El mandamiento principal
La cuestión de cuál era el mandamiento principal se discutía entre los maestros de la Ley en tiempo de Jesús. Para unos, lo más sagrado era el descanso del sábado. Los evangelios atestiguan los conflictos que tuvo Jesús con los rabinos porque curaba enfermos en sábado. Con una casuística ridícula, un montón de actividades o movimientos se equiparaban a “trabajar” a efectos del descanso sabático. Criticaban a los discípulos de Jesús porque un sábado, pasando junto a un campo de trigo, habían cogido unas espigas, las desgranaban y comían los granos: desgranar espigas era trabajar, como si trillaran. En el Israel actual, a pesar de que no todos los ciudadanos son judíos practicantes, en los hoteles los ascensores se programan durante todo el sábado de modo que estén sin parar subiendo y bajando y parando en todos los pisos, porque apretar el botón sería como trabajar. Dar la luz apretando el interruptor es como la antigua laboriosa tarea de encender el fuego frotando unas maderas. Y para algunos un huevo de gallina puesto en sábado es pecaminoso y no se puede comer. En una ocasión le dijeron a Jesús: “Tienes seis días para curar enfermos. ¿Por qué lo haces en sábado?” Da un poco la impresión de que, en efecto, Jesús lo hacía expresamente, para desautorizar el legalismo farisaico.
Para otros, lo más apremiante era la pureza de los alimentos. En esto aquella serpiente que ampliaba la ley daba muchas vueltas. No sólo no podían comer alimentos prohibidos, no sólo no comer con paganos qué quién sabe qué habían preparado, sino ni siquiera entrar en casa de un pagano, porque podía haber, flotando en el aire, partículas de alimentos impuros. Conociendo esta prohibición, el centurión que tenía un criado enfermo dice a Jesús: “Ya sé que vosotros, los judíos piadosos, no podéis entrar en una casa pagana, como la mía, pero no soy digno de que entres. Sé que bastará con que lo digas de palabra, a distancia”. Y en la madrugada del Viernes Santo los dirigentes judíos no entran en el pretorio para no contaminarse y Pilato tiene que salir a su encuentro, pero no tienen escrúpulo en pedir la sangre de un inocente.

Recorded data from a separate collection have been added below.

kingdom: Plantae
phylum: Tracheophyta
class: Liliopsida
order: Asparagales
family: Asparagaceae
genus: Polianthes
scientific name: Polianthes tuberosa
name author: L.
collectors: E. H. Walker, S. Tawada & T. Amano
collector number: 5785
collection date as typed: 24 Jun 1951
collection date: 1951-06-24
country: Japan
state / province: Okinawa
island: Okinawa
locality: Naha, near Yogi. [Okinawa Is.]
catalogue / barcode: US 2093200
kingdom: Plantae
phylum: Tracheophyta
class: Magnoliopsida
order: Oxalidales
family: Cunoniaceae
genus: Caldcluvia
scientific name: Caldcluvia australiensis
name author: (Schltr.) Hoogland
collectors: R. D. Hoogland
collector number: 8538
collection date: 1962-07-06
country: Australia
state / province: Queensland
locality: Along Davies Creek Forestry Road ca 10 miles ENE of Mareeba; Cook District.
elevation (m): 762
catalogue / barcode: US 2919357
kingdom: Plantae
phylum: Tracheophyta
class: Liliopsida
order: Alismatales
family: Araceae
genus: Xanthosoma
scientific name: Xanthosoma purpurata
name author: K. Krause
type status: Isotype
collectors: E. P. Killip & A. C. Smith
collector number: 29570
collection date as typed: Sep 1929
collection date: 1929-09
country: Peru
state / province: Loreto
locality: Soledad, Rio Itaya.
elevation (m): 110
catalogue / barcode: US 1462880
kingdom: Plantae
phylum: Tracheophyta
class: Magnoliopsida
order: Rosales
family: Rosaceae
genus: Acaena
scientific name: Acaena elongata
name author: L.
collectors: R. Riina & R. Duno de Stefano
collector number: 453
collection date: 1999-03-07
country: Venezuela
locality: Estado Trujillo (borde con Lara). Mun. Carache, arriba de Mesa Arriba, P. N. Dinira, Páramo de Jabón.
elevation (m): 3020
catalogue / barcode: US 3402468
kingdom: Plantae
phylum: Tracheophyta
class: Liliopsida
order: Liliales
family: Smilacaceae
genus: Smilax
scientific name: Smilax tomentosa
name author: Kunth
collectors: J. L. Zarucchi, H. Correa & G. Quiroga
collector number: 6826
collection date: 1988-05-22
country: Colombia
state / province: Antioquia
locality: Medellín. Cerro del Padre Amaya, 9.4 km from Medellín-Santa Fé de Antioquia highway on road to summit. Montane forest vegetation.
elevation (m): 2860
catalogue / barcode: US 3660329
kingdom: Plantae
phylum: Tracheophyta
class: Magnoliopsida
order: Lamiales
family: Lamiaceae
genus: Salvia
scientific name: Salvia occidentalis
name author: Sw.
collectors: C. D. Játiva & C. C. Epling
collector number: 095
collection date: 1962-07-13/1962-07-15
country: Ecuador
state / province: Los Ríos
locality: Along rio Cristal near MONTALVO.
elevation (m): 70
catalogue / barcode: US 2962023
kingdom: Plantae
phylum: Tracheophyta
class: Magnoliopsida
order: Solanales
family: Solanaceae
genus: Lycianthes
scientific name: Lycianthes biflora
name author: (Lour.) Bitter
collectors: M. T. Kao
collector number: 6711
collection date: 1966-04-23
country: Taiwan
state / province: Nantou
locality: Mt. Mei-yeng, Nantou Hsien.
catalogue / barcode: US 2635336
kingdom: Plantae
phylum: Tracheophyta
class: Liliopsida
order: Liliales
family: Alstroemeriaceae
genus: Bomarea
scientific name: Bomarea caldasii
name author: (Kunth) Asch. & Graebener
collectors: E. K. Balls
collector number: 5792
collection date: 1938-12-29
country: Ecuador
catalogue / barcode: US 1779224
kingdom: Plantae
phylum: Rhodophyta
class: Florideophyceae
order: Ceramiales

Según Mateo, los fariseos que preguntan a Jesús por el mandamiento principal lo hacen de buena fe, contentos al ver que ha hecho callar a los saduceos que no creían en la resurrección. Y Jesús afirma que lo más importante no es ni el reposo del sábado ni la pureza de los alimentos, sino amar a Dios de todo corazón. Pero añade algo más. Le habían preguntado por el mandamiento principal, pero les dice que hay un segundo mandamiento no menos importante, que es amar al prójimo como a uno mismo.
Los moralistas cristianos nunca han negado la principalidad del mandamiento del amor, pero a veces, con su casuística complicada, se han fijado tanto en normas secundarias, como la serpiente de los rabinos, que parecían olvidar lo principal. El Vaticano II nos ha enseñado la jerarquía de las verdades.
Dios hizo a san Juan XXIII una doble gracia, que lo ha sido para toda la Iglesia: la primera fue una preocupación, que asoma ya en sus escritos de cuando era seminarista, por distinguir lo esencial de lo secundario. La segunda fue acertar en el juicio, porque tan fatal es aferrarse a cosas secundarias (lo que según Congar constituye la esencia del fariseísmo) como despreciar cosas esenciales. Juan XXIII traspasó este doble carisma al concilio Vaticano II, al que encomendó la tarea de redescubrir lo esencial de la vida cristiana y relativizar lo secundario. A esta misión la llamó aggiornamento, “puesta al día”.